Cztery miesiące. Tyle katedra, w sensie tron św. Piotra, stała pusta, zanim 6 lutego 337 roku zasiadł na niej dzisiejszy patron - syn Rustykusa, rzymianin z urodzenia.
Cztery miesiące. Tyle katedra, w sensie tron św. Piotra, stała pusta, zanim 6 lutego 337 roku zasiadł na niej dzisiejszy patron - syn Rustykusa, rzymianin z urodzenia. A potem jeszcze trzy miesiące i - wraz ze śmiercią cesarza Konstantyna I Wielkiego - wszystko się mocno skomplikowało dla nowo wybranego papieża. Dlaczego? Oto zanim umiera w swojej willi niedaleko Nikomedii przyjmuje chrzest. Niestety przyjmuje go z rąk tamtejszego biskupa Euzebiusza, który niewiele wcześniej udzielił schronienia uciekającemu z Aleksandrii, Ariuszowi. Ariusz zaś uciekał przed karą, jaką nałożył na niego, za szerzenie herezji, aleksandryjski hierarcha św. Anastazy Wielki. Jeśli dodamy jeszcze do tego, że umierający cesarz pozostawił po sobie 4 spadkobierców do tronu, z których nie wszyscy z równą ochotą co ich babka, św. Helena cesarzowa, chcieli wiązać swoje plany z Rzymem, to mamy całkiem spory galimatias. I w niedługim czasie pierwszy rozłam : na Kościół zachodni, popierający nicejskie wyznanie wiary, i wschodni, któremu bliższe jest wyznanie ariańskie. Wyznanie, które odrzuca dogmat o Trójcy, bo w Jezusie Chrystusie widzi Syna Bożego stworzonego, a nie zrodzonego przez Ojca. Wracając do naszego patrona, który od trzech miesięcy jest dopiero papieżem, ma prawo zacząć go boleć głowa. Ledwie bowiem od ćwierć wieku chrześcijanie przestali być prześladowani za wiarę, a tu znowu stają się języczkiem u wagi w politycznych rozgrywkach władców. Co zatem robi następca św. Piotra? Programowo zaczyna przypominać o autorytecie i prymacie stolicy rzymskiej, do której należało się zwracać o rozstrzygnięcie wszystkich doktrynalnych sporów. Sporów, które sprawiły na przykład, że św. Anastazy Wielki został wygnany ze swojej biskupiej stolicy i musiał szukać schronienia w Rzymie.

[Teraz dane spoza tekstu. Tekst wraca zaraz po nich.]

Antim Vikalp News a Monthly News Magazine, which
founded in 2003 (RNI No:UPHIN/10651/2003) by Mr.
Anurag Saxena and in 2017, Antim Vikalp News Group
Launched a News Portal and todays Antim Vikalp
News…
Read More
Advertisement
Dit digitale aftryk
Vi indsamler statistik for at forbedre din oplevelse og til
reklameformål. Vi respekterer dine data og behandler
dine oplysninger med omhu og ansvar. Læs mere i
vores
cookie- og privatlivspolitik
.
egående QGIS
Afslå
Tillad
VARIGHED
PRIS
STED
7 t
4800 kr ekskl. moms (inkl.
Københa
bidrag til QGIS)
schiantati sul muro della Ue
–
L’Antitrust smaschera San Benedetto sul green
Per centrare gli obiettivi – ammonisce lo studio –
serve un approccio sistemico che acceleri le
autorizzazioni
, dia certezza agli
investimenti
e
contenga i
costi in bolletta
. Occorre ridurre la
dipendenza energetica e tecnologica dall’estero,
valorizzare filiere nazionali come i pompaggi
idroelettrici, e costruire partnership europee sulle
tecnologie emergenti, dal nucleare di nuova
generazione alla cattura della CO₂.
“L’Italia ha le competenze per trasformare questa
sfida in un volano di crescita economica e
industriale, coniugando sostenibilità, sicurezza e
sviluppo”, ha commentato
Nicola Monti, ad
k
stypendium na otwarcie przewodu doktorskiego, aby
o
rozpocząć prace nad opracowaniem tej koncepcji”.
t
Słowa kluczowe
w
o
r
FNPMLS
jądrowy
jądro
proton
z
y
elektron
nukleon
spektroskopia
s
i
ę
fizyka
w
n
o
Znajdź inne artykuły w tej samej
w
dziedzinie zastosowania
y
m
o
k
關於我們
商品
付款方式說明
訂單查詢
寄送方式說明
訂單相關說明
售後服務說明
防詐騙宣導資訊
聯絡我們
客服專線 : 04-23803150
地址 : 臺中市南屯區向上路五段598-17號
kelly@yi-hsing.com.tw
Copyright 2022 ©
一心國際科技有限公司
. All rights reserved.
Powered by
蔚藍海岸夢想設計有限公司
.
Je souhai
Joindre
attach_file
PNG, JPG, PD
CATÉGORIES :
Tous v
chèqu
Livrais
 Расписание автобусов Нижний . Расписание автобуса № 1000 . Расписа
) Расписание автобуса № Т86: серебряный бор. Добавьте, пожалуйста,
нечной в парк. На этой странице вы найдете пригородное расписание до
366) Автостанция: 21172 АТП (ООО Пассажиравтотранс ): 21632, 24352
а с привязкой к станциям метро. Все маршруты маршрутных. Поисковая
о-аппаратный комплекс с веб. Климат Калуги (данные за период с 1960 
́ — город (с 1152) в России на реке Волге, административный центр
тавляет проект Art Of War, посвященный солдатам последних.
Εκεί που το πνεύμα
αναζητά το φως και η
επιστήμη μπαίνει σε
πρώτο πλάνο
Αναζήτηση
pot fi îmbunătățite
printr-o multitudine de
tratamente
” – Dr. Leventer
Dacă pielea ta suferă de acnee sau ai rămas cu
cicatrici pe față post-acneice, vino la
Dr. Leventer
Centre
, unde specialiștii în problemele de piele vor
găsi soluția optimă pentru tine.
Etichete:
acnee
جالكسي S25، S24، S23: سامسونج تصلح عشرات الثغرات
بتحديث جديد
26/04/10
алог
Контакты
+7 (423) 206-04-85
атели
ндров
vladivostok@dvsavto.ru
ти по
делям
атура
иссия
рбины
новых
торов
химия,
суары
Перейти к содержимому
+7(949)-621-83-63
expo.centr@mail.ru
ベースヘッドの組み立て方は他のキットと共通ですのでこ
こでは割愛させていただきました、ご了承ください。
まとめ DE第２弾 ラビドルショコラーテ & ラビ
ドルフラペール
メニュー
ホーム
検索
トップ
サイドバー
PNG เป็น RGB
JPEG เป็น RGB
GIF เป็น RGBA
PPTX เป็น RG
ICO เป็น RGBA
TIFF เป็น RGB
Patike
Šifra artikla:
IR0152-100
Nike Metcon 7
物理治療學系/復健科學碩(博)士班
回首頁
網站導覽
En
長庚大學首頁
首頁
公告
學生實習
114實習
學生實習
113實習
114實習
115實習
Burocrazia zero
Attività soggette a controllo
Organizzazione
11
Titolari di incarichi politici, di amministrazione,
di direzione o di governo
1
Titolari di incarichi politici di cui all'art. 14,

Właśnie z tego powodu dzisiejszy patron zwołuje już w 343 roku synod ekumeniczny w Sadyce - dzisiejsza Sofia – by umocnić zwierzchnią władzę biskupa rzymskiego i stworzyć możliwość złożonemu z urzędu biskupowi odwołania się do biskupa Rzymu w celu rozpatrzenia całej sprawy. Ponieważ rodziło to konieczność tworzenia i przechowywania stosownych dokumentów, wspominany dzisiaj święty, jest tym, któremu przypisuje się wydanie dekretów o archiwum i kancelarii w Kościele rzymskim, na wzór ówczesnego cesarstwa. I w taki to sposób swoje pierwsze kroki zaczęło stawiać Archiwum Watykańskie. Choć kierował Kościołem przez 15 lat i wystawił nowe świątynie w samym Rzymie, to jednak papież, o którym mowa, nie zdołał doprowadzić do zjednoczenia poróżnionych części Kościoła. Ten rozłam miał jeszcze trwać długo po jego śmierci, to jest po 12 kwietnia 352 roku. Czy wiecie kto wtedy umarł? Święty Juliusz I, dzisiejszy patron.